Четыре спальных палаты, санблок, зал собраний, девять лекториев, четыре спортивных зала, дверь в комнаты для собеседований, спальня вожатых и кабинет старшего вожатого, кинозал, пять рингов, столовая, лифт.
Я обхожу двери одну за одной, в тысячный раз пересчитывая, чтобы убедиться: их действительно тридцать, я ничего не пропустил.
Вспоминаю, как искал отсюда выход, еще когда был совсем мелким; карта первого этажа выжжена на моей глазной сетчатке, до того часто я рисовал ее и разглядывал. Те же тридцать дверей: три палаты, спальня вожатых, кабинет старшего, санблок, зал собраний, три спортзала, игровая, пять рингов, десять учебных классов, кинозал, дверь в комнаты для собеседований, столовая, лифт.
Ни одна дверь не ведет наружу. Помню, маленьким я думал, что выход из интерната должен быть где-то на втором или на третьем. Когда подрос и меня перевели на второй, мне оставался только третий. Теперь, когда я живу на третьем, мне кажется, что я, наверное, просто плохо искал на первых двух этажах.
Нас с самого начала приучают к мысли, что отсюда нет выхода. Но ведь должен быть вход! Ведь мелкие тут откуда-то берутся!
Я терпеливо обхожу дверь за дверью; на занятиях осматриваю аудитории и ринги. Все стены гладки и герметичны; если тереться о них чересчур назойливо, они начинают покалывать током.
Меня вызывают в комнату для собеседований. Интересуются, почему я так себя веду, и, увлекшись, ломают мне безымянный палец на левой руке. Адская боль; палец торчит, согнутый в обратную сторону. Я смотрю на него и понимаю, что меня теперь должны отправить в лазарет. Хорошо: так я смогу попасть на второй этаж и проверить его заново.
— Что ты ищешь? — спрашивает меня вожатый.
— Выход, — говорю я. Он смеется.
Когда я жил на первом, пацаны перед сном шептались, что интернат закопан на глубине нескольких километров, что он находится в бункере, устроенном в гранитном массиве. Что мы — единственные, кто пережил ядерную войну, и что мы — надежда человечества. Другие клялись, что мы заключены на борту ракеты, отправленной за пределы Солнечной системы, и должны стать первыми колонистами, которые будут осваивать Тау Кита. Простительно: нам было лет по пять-шесть. Вожатые уже тогда прямо говорили нам, что мы — отбросы и преступники, что нас засунули в это проклятое яйцо, потому что другого места для нас на Земле нету, но когда тебе шесть лет, любая сказка лучше такой правды.

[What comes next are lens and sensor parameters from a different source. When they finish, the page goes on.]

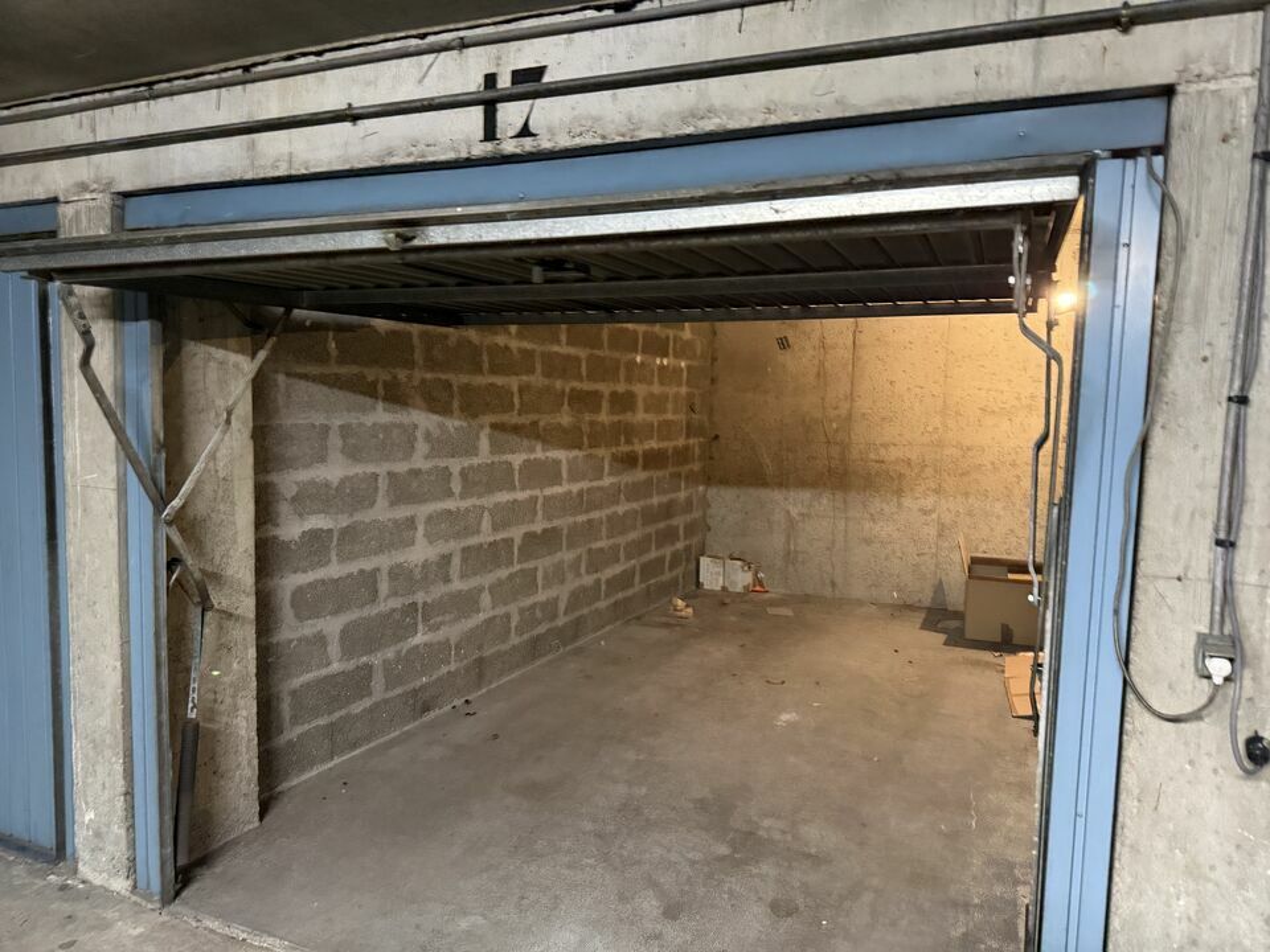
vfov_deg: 56.8
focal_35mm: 24
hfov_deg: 71.6
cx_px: 635
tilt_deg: -7.0
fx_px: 881
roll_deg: -1.5
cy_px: 476
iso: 800
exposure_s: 1/33
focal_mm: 6.76
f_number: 1.78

К десяти никого уже не колебало, где находится интернат, а к двенадцати всем стало насрать, что нас не ждет великая судьба и что у нас нет вообще никакого предназначения. Не очень ясно было только, зачем нам вообще в подробностях узнавать о каком-то внешнем мире, учить его историю и географию, знакомиться с культурой и законами физики, если в этот мир нас не планируется выпускать никогда. Наверное, чтобы мы понимали, чего нас лишают.